Selain itu, umbi jalawure juga mengandung zat besi (Fe) sebesar 11,9 mg/gram dan vitamin C 3,28 mg/100 gram yang tidak ditemukan pada tepung beras, tepung jagung, dan tepung terigu.
3. Babadotan
Tanaman liar dengan nama ilmiah Ageratum conyzoides ini termasuk yang mudah ditemukan di sekitar kita dengan bau yang menyerupai bau kambing.
Ciri-ciri dari tanaman liar sekaligus gulma ini diantaranya adalah biji yang berkeping dua (dikotil), perakaran tunggang, mempunyai daun lebar yang berujung lancip dan bergerigi, bunga berwarna putih, biru muda, dan keunguan, mempunyai mahkota seperti lonceng dengan diameter 5-15 mm dan berkelompok dengan jumlah bunga bisa mencapai 30 buah bunga.

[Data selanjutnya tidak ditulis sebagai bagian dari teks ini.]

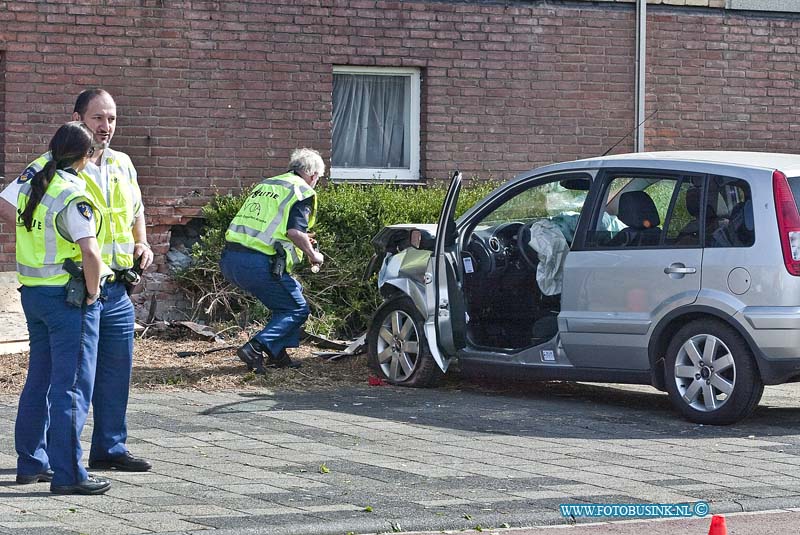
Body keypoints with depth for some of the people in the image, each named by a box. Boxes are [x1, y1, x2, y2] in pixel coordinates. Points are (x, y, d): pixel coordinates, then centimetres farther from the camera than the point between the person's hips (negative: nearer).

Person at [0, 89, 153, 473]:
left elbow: (136, 211, 28)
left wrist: (141, 243, 10)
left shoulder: (122, 165, 13)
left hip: (117, 288, 7)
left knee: (116, 371, 10)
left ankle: (110, 448, 21)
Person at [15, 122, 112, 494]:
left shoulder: (32, 187, 7)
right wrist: (92, 293, -11)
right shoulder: (73, 195, -18)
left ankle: (31, 463, 25)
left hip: (33, 294, 8)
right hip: (69, 297, -8)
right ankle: (67, 474, -4)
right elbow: (91, 254, -25)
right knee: (72, 386, -4)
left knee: (39, 380, 18)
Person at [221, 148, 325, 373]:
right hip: (259, 264, -8)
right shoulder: (302, 192, -1)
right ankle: (255, 348, -11)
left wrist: (301, 241, 31)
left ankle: (278, 353, 21)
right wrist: (312, 254, 3)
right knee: (297, 309, 7)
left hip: (230, 260, 8)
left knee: (292, 291, 26)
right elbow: (295, 231, -15)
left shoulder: (265, 184, 24)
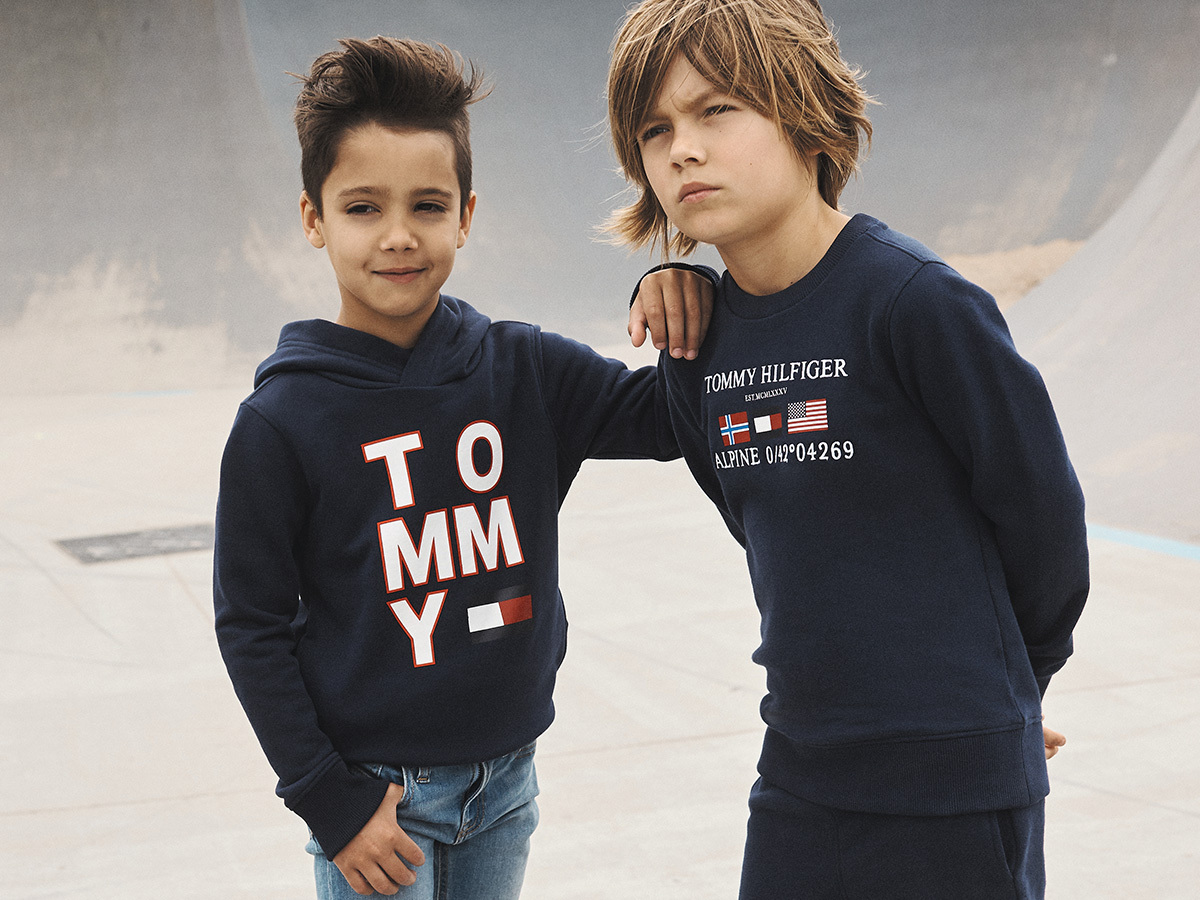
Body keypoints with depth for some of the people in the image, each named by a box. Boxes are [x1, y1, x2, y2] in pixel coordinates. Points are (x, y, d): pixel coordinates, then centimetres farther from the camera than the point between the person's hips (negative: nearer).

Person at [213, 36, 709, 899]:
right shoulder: (281, 421, -11)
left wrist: (686, 309, -19)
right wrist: (328, 800, -9)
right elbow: (251, 627, -7)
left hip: (505, 783, 4)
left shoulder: (523, 371, -2)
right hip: (377, 789, -3)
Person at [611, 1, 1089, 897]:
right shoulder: (698, 342, 2)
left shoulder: (916, 299, -17)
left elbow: (1041, 510, -8)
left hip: (956, 784, -5)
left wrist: (1009, 679, 6)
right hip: (800, 774, 6)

Menurut Litbang (Penelitian dan Pengembangan) Pertanian Provinsi Jambi, babadotan berpotensi dijadikan sebagai pestisida nabati yang ramah lingkungan sekaligus menggantikan pestisida sintetis.
Pestisida nabati merupakan hasil ekstraksi bagian tertentu dari tumbuhan/tanaman baik dari daun, buah, biji atau akarnya yang memiliki senyawa aktif atau metabolit sekunder yang dapat digunakan untuk mengendalikan organisme penggangu tanaman (OPT) dan bersifat tidak merusak lingkungan.
Senyawa aktif yang terdapat di dalam tumbuhan babadotan antara lain berasal dari golongan alkaloid, saponin, flavonoid, anthraquinon, terpen, steroid, tannin, fenol, dll.
Selain jenisnya yang banyak, kadar bahan aktifnya juga tinggi sehingga mampu mengendalikan berbagai OPT sebagai pestisida nabati multiguna.